The relaxation of China’s zero-COVID policy is drawing mixed reactions. Some say that it is time to move to the endemic phase while others fear a spike in fresh cases and the emergence of new variants.
Reuters reported on Dec. 26 that ICUs in Beijing are full.
How China’s policy transition will impact global public health remains to be seen but the pandemic has shown that health systems need to be strengthened in order to avert outbreaks and confront other equally pressing health concerns.
Investments will be crucial to strengthen the devolved health system that has been overwhelmed and sidetracked due to coronavirus disease 2019 (COVID-19).
In the early 2000s, Batangas Governor Hermilando I. Mandanas performed an audit of the provincial government’s finances. A certified public accountant (CPA) by profession, he discovered that the national internal revenue tax base that was being used for computation was undervalued.
“Collections of VAT, percentage tax, excise tax, and documentary taxes were not included. When this understated computation is multiplied by 40% as stipulated by law, then you shortchange the local government. This means that LGUs do not have enough funds to deliver much needed basic services to the people,” said Mandanas.
Mandanas shared the story during a forum organized by Cancer Coalition Philippines, Cancer Warriors and the Pharmaceutical and Healthcare Association of the Philippines (PHAP).
In 2013, together with other local government executives, then congressman Mandanas and the late former Bataan governor and congressman Enrique Garcia, Jr., filed two separate petitions before the Supreme Court (SC).
Both petitions challenged the manner in which the NG computed the Internal Revenue Allotment (IRA) shares of LGUs. In particular, Mandanas and Garcia pleaded with the SC to mandate the NG to compute the IRA based on the “just shares” of the LGUs.
In its July 3, 2018, Decision, the SC granted the Mandanas-Garcia petition, declaring as unconstitutional the phrase “internal revenue” appearing in Section 284 of the Local Government Code (LGC) of 1991. As such, the SC ordered the deletion of the said phrase.
The SC ruled that the determination of the just share of the LGUs should not be based solely on national internal revenue taxes but on all national taxes.
It also ruled that any mention of “internal revenue allotment” in the 1991 LGC shall be understood as pertaining to the allotment of the LGUs derived from the national taxes.

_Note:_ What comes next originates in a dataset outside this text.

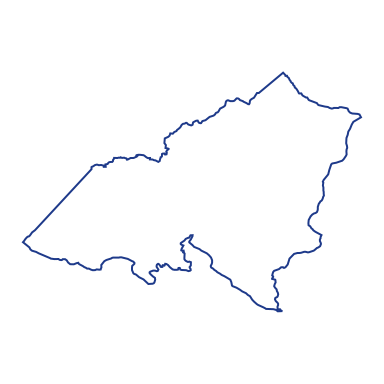 Abangares, Guanacaste, Costa Rica
{"feature_id": "36466004B17800837418236", "entity_name": "Abangares", "entity_type": "district", "adm_level": 2, "iso_a3": "CRI", "parent_name": "Costa Rica", "parent_adm1": "Guanacaste", "projection": "orthographic", "projection_center": [-85.008, 10.251], "detail": "fine", "context": "isolated", "style": "outline", "palette": "blue", "viewbox_px": 384, "rotation_deg": 0, "n_neighbors": 0, "source": "geoboundaries", "source_scale": "gbopen_adm2", "svg_char_len": 6045}
<svg xmlns="http://www.w3.org/2000/svg" viewBox="0 0 384 384"><path d="M257.0,93.0L254.0,97.7L251.5,99.1L250.2,100.3L249.9,101.1L249.6,103.3L249.1,104.2L248.2,104.2L246.5,103.1L243.3,101.6L243.0,101.2L240.0,100.1L238.9,98.9L237.9,98.4L236.6,98.4L234.4,100.7L233.1,101.1L230.3,101.1L228.1,100.3L227.3,100.4L226.3,101.1L225.9,101.8L225.1,105.5L223.6,106.8L220.1,108.6L218.4,111.6L217.6,112.4L216.6,112.6L215.9,113.0L215.4,113.6L215.2,114.3L213.6,115.6L209.6,116.9L205.5,120.2L202.4,121.1L201.1,123.1L200.3,123.2L198.9,122.7L198.5,122.2L197.7,120.6L197.1,120.6L196.0,120.8L193.3,122.2L193.0,122.7L192.6,124.7L191.6,125.3L190.8,125.3L188.3,124.5L186.7,122.9L185.8,122.9L184.7,123.6L183.1,123.8L182.5,124.2L181.6,125.0L180.3,127.3L178.4,129.0L177.2,129.8L176.4,131.1L174.3,132.0L172.8,133.7L170.3,133.4L169.6,135.6L168.3,136.8L164.8,138.4L164.4,143.1L165.9,145.1L165.5,148.0L167.8,148.5L168.6,148.8L168.6,149.1L167.1,150.3L166.3,151.5L166.8,152.7L166.5,154.3L165.6,154.5L164.8,154.4L164.6,153.5L162.7,153.6L162.0,154.0L161.9,156.4L161.6,156.8L160.6,157.3L160.5,158.2L160.1,159.0L159.7,161.0L158.3,161.9L155.5,160.4L154.0,160.2L152.6,159.5L149.9,159.4L150.0,158.0L148.0,158.1L147.4,157.9L145.6,156.7L144.6,155.8L143.5,155.2L140.0,154.8L138.2,154.8L136.5,155.2L136.4,155.4L137.3,156.0L136.5,156.8L135.6,157.0L134.6,157.6L133.3,158.0L130.6,158.0L127.6,159.6L126.9,159.6L126.8,158.8L126.4,158.4L125.3,158.2L124.2,157.7L122.0,157.9L120.6,157.3L120.0,157.8L118.9,157.6L117.4,158.0L114.1,157.9L113.9,158.8L113.1,159.8L113.0,161.0L112.3,161.9L110.1,162.0L109.0,162.3L108.1,163.1L107.6,164.0L105.5,164.4L105.7,166.8L103.8,166.8L103.8,165.5L103.0,165.5L101.2,165.0L98.8,165.2L97.4,164.7L96.3,164.7L94.7,165.2L93.4,166.2L91.9,166.8L91.5,167.1L91.5,169.2L35.0,230.2L32.1,232.4L29.9,235.5L28.9,236.4L27.9,236.6L26.8,237.4L25.0,239.5L24.3,240.7L23.0,242.2L29.4,247.4L30.4,249.4L32.0,250.7L36.1,251.9L38.7,253.3L50.0,258.1L50.8,258.6L54.5,259.1L58.5,259.0L59.5,259.8L61.1,260.1L61.9,260.0L62.7,259.2L65.1,259.2L66.7,260.3L68.1,262.5L70.2,264.2L73.8,264.3L76.5,263.2L78.3,262.8L78.6,263.6L79.3,264.2L82.9,266.1L84.4,267.2L85.6,267.6L87.1,268.6L88.9,268.6L91.1,269.7L92.8,270.2L95.1,270.1L96.7,269.4L99.4,269.7L100.7,269.5L100.9,268.5L101.4,267.6L101.3,265.0L104.3,261.2L106.4,260.0L111.1,258.5L112.2,257.8L113.2,257.6L118.9,257.6L120.0,257.3L121.3,257.3L127.8,258.9L132.0,261.1L133.4,261.7L134.5,263.0L134.3,263.9L132.2,265.9L132.0,267.7L132.0,270.1L133.4,273.3L134.3,274.0L135.5,274.3L136.2,274.7L139.1,277.2L143.5,279.4L148.4,284.0L152.7,283.7L153.8,283.2L154.4,282.4L155.2,279.7L154.9,277.8L153.0,276.5L150.6,274.3L149.6,273.0L149.6,272.3L150.2,271.7L153.1,270.6L155.0,270.6L156.8,271.2L157.7,271.0L158.4,269.6L156.6,266.8L156.6,265.9L156.9,264.7L157.9,263.9L158.5,263.9L159.1,264.4L160.1,265.6L160.7,266.8L161.2,267.0L162.3,266.9L162.3,266.0L162.7,265.2L163.0,265.1L163.7,265.7L164.3,265.7L164.6,265.5L165.2,263.8L166.4,264.0L168.1,265.1L169.9,267.2L172.6,269.4L174.3,269.8L176.8,269.8L178.0,269.6L178.5,268.0L179.5,267.9L179.8,268.0L180.3,269.6L181.8,270.0L186.2,270.2L188.4,271.1L189.9,270.8L190.7,270.2L190.6,269.0L189.7,267.6L189.6,267.1L190.8,265.5L190.9,262.2L189.3,261.6L188.5,261.9L187.7,261.9L185.7,260.8L184.7,259.7L184.4,259.1L184.4,257.7L184.6,253.5L184.2,253.0L183.1,252.4L183.2,252.0L183.8,251.6L183.6,250.6L182.0,250.7L181.3,250.4L181.4,249.5L181.7,248.7L183.4,245.5L181.8,244.9L180.8,244.2L180.7,243.3L181.0,242.9L184.4,240.6L185.7,238.9L187.9,237.9L189.1,237.7L190.5,235.3L192.6,235.2L192.5,236.2L190.8,239.5L189.3,241.5L189.3,242.4L192.5,245.1L194.1,246.9L199.5,249.1L201.3,250.6L206.8,253.3L209.0,255.2L211.0,257.5L212.1,260.2L212.1,262.7L211.6,264.3L210.8,265.7L210.8,266.5L211.2,267.5L213.2,268.7L214.3,269.9L216.1,271.0L217.3,272.2L220.2,273.8L221.6,274.9L224.4,276.2L230.3,279.7L231.3,282.1L232.0,285.5L232.5,286.1L236.5,287.7L239.9,289.7L242.2,291.4L246.0,293.2L247.9,295.0L250.0,296.2L252.2,299.7L254.0,301.6L256.8,304.1L258.0,304.9L263.5,307.4L265.5,308.5L266.0,308.9L273.5,309.2L276.0,309.9L277.8,311.3L282.4,311.1L281.3,310.7L280.6,310.1L280.1,309.3L277.8,309.2L277.6,308.9L277.5,306.6L278.1,305.1L278.1,303.7L277.5,302.7L275.8,301.1L275.0,299.4L275.2,298.2L275.5,297.8L277.0,297.1L277.6,296.5L278.2,294.3L277.8,292.6L276.9,291.1L276.6,289.4L275.0,287.6L274.2,286.3L274.3,285.6L274.9,283.7L275.6,282.5L275.4,280.1L275.2,279.7L272.1,278.9L272.1,278.5L273.2,276.9L273.1,276.3L272.2,275.5L272.8,273.1L273.3,271.8L274.2,270.8L279.0,269.1L281.1,267.3L283.0,267.2L283.6,267.8L284.5,267.8L285.6,267.1L287.7,264.5L289.5,258.6L294.1,253.9L297.4,253.0L299.4,253.0L301.0,252.8L304.2,251.8L305.6,251.8L307.9,252.4L309.1,252.2L313.6,250.7L314.4,250.2L316.9,248.0L318.4,247.4L320.1,246.2L320.9,244.2L320.9,243.3L319.9,241.0L319.9,239.4L320.5,238.4L320.6,237.0L321.5,235.1L315.4,231.8L313.3,230.3L312.6,229.2L311.4,228.3L310.2,226.3L308.6,225.3L308.4,223.3L308.7,220.0L310.7,216.2L311.1,215.9L312.1,214.7L313.9,213.5L315.6,213.0L316.9,212.1L317.6,210.4L317.8,209.2L317.8,206.9L318.9,203.5L319.7,202.7L320.3,201.5L321.5,200.7L322.1,199.9L322.7,198.6L323.2,196.8L323.9,195.6L323.7,193.6L323.7,191.9L323.4,190.6L323.4,187.5L322.9,185.4L323.3,182.6L322.8,181.8L323.7,179.9L328.2,174.4L329.3,170.0L331.2,164.4L332.2,163.5L336.3,162.7L342.2,160.7L343.7,159.2L346.0,155.8L346.6,154.5L346.4,151.3L346.6,149.4L347.2,147.9L347.0,146.0L346.2,143.3L346.4,139.1L346.5,137.9L347.7,134.8L348.3,131.6L350.0,128.9L351.8,124.5L353.4,121.8L361.0,117.3L359.5,114.5L357.7,113.9L352.3,113.5L350.2,112.7L348.7,111.2L347.6,108.6L346.6,108.2L341.4,107.2L340.5,107.2L339.6,107.2L338.4,108.0L334.0,107.9L333.1,108.3L331.8,108.6L329.7,108.0L327.9,107.0L325.0,106.6L318.6,105.1L317.8,104.5L317.1,103.3L316.6,103.0L309.4,100.3L308.7,99.9L307.2,97.5L306.0,97.5L303.2,95.9L302.4,95.3L301.3,93.4L299.2,93.5L298.8,93.1L298.1,91.5L296.6,89.1L295.9,88.3L294.8,87.5L294.6,86.3L293.2,84.9L292.8,83.4L291.8,82.9L290.7,81.7L290.5,80.9L289.6,79.9L288.8,78.0L287.4,76.9L287.0,75.8L285.5,75.9L285.3,75.0L283.1,72.7L258.8,93.0L257.0,93.0Z" fill="none" stroke="#1e3a8a" stroke-width="2"/></svg>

It ordered the Secretaries of Finance and Budget and Management, Commissioners of Internal Revenue and Customs, as well as the National Treasurer to include all collections of national taxes in the computation of the base of the just share of the LGUs, based on the ratio provided in the now-modified Section 284 of the LGC. The Mandanas-Garcia SC Ruling became final and executory on April 10, 2019.
The landmark SC decision significantly increased the tax base on which the share of the LGUs is computed from, and thus, strengthened fiscal decentralization, explained the Department of Budget and Management (DBM). It clarifies the distinction between “national internal revenue taxes” and “national taxes” as base in the computation of the IRA of LGUs.
“The SC ruling basically says that the NG cannot issue memorandums and executive orders to reduce or withhold LGU share of taxes, which can really affect the ability of LGUs to deliver basic services, particularly health, social welfare, education, agriculture, housing, among others,” Mandanas said.
Meanwhile, he described the Universal Health Care (UHC) Act as an excellent law that truly addresses an urgent need.
“It’s one of the best pieces of legislation. Integration is there. The decentralization of functions which could really be done by the LGUs is included. And, very important, the realization of LGUs’ need for a just share of national tax revenues to be able to provide basic services for all their constituents through the creation of the Special Health Fund. There are very clear sources of funds — where these would come from and who are the ones responsible,” he said.
With laws, policies and rulings in place for UHC, Mandanas stressed that the focus must now be on their implementation. And certainly, there is catching up to do to secure funds for the health of the people in 2023.
Teodoro B. Padilla is the executive director of the Pharmaceutical and Healthcare Association of the Philippines (PHAP), which represents the biopharmaceutical medicines and vaccines industry in the country. Its members are at the forefront of research and development efforts for COVID-19 and other diseases that affect Filipinos.